Following are four takeaways from the hearing:
Interest on Excess Reserves
During the past few months, the chorus of lawmakers and presidential candidates questioning the Fed's ability to pay interest on excess reserves has been steadily growing. Sens. Ted Cruz, R-Tex., and Rand Paul, R-Ky., along with Sen. Bernie Sanders, D-Vt., have all criticized the payments.
But Wednesday marked one of the first times that top members of the House Financial Services Committee, the same body that gave the Fed the power a decade ago, questioned how it was being used.
"This money is going to big banks; it is a subsidy to keep them from lending money," said Rep. Maxine Waters, the top Democrat on the panel. "Congress could, if it decided, take [this authority] away."
House Financial Services Committee Chairman Jeb Hensarling also questioned the payments.

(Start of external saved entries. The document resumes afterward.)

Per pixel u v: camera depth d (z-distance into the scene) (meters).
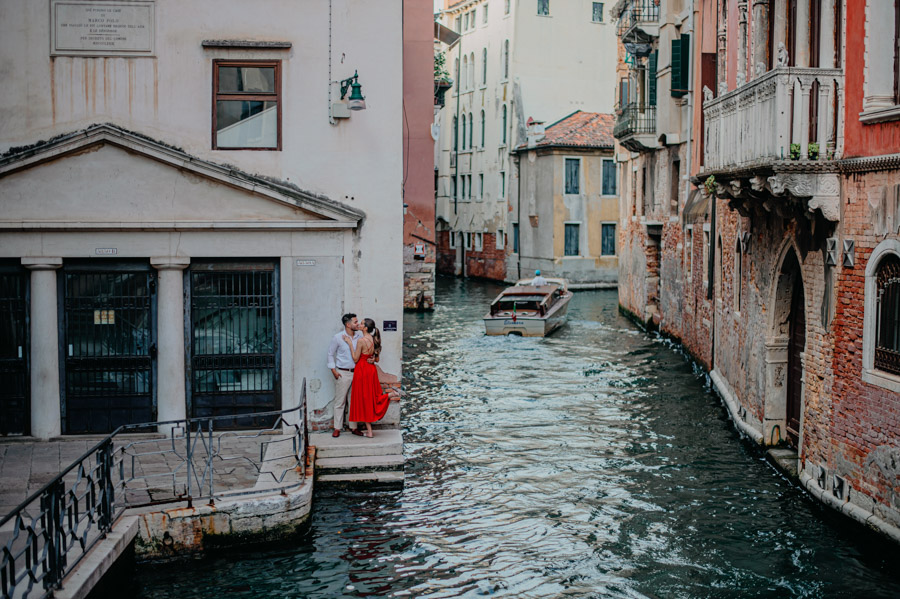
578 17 45.66
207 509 9.52
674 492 11.63
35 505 9.48
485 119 48.62
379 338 12.45
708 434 14.42
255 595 8.77
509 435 14.57
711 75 18.48
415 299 31.78
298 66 12.31
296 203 12.11
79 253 11.91
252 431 12.45
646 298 27.16
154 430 12.23
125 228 11.90
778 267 12.30
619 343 24.22
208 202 12.05
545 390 18.03
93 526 8.89
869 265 9.31
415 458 13.29
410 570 9.38
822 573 9.08
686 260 21.91
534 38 45.06
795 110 9.95
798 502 11.08
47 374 11.90
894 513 8.88
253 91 12.32
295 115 12.35
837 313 10.12
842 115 9.88
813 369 10.89
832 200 9.96
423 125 28.44
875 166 9.07
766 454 12.77
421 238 31.33
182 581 9.05
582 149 41.12
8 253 11.77
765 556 9.55
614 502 11.33
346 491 11.66
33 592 7.34
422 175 30.02
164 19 12.09
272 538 9.84
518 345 23.97
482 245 49.56
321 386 12.52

"I'm trying to figure out what precisely is 'traditional' about this current approach where the Fed … subsidizes deposit rates for some of the biggest banks in our country, which can distort, as you well know, real asset allocation and constrain economic opportunity," the Texas Republican said.
Congress first gave the Fed authority to pay interest on excess reserves in 2006, but it was not put in effect until the financial crisis. Since then, the Fed has argued it is vital implement for monetary policy.

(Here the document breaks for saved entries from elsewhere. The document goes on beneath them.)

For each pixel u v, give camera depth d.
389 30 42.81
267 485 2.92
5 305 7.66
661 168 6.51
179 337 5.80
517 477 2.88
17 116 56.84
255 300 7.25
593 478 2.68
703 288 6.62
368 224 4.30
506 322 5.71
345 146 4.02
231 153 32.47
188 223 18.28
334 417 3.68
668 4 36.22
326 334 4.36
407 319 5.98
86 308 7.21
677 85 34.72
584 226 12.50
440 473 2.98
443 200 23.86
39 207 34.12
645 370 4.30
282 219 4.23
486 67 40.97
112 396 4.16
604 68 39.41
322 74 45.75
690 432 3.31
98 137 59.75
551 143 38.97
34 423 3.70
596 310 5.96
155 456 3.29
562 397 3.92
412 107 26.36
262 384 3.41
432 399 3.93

"It's an essential tool that we need to adjust the level of short-term interest rates," Yellen said, noting that it is "widely used" by other central banks.
Yellen said reserves held at the Fed have helped finance higher yielding assets on its balance sheet that returned $600 billion to taxpayers between 2008 and 2015.

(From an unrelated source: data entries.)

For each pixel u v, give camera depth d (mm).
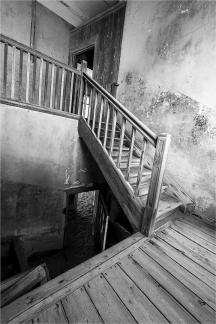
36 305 1312
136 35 4262
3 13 4742
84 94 3895
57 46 6160
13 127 3014
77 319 1247
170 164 3551
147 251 2070
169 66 3588
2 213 3207
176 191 3467
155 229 2566
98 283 1559
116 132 4441
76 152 3961
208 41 3010
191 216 3189
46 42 5816
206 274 1814
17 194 3311
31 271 2020
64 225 4168
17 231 3455
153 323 1275
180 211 3350
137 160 3701
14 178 3203
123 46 4590
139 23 4188
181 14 3381
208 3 2996
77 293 1444
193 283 1684
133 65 4336
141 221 2398
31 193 3482
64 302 1359
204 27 3055
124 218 5742
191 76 3244
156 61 3830
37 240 3793
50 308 1305
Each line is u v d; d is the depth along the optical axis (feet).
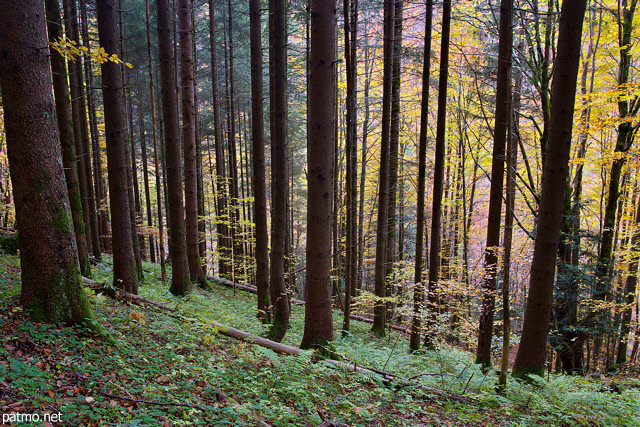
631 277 40.50
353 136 41.22
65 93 28.89
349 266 30.66
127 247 28.04
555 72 19.86
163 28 32.83
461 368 23.72
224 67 65.57
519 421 16.63
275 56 29.76
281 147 29.84
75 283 16.05
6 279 21.34
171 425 11.05
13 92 14.49
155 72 61.93
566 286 33.42
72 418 9.93
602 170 40.24
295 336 32.17
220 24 66.03
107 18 25.75
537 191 41.09
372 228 75.92
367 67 54.85
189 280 37.40
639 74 39.06
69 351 13.75
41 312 15.15
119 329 18.06
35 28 14.70
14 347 12.70
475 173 56.70
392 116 39.73
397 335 38.22
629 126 32.83
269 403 13.73
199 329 21.50
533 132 47.65
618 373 34.17
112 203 27.48
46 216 15.25
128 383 13.09
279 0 29.22
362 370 20.95
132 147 68.13
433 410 17.49
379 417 15.67
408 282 45.39
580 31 19.08
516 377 21.70
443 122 27.09
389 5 29.99
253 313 36.55
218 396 13.91
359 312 48.24
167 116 34.53
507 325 19.44
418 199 29.19
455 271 47.03
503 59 24.86
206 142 91.04
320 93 21.81
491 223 26.37
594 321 32.73
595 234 35.45
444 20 26.25
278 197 30.04
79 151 42.24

Still, Waters urged the Fed to explore other means to control interest rates.
"As you continue to embark on the path of raising rates, I want to explore the alternative approaches that may exist for the Federal Reserve to do so in a manner that does not rely so heavily on paying massive sums to private-sector banks to hold onto the reserves they maintain at the Fed," she said.
She also noted that it was a rarity for herself and Hensarling to agree on such an issue.
But Yellen warned that eliminating this power would be a mistake.
"If we don't pay interest on reserves and must use another technique to adjust short-term interest rates, likely we will be reduced to shrink our balance sheet in a rapid fashion and the total amount of money going from the Federal Reserve to taxpayers will be significantly diminished," Yellen said. "In addition ... it would have very adverse effects on the economy."
(For more on the economic consequences of eliminating the Fed's powers, see story here.)
Lawmakers also pressed Yellen on why the Fed has not taken tougher actions against the big banks following the passage of Dodd-Frank, particularly when it comes to resolution plans the big banks must submit to regulators for review.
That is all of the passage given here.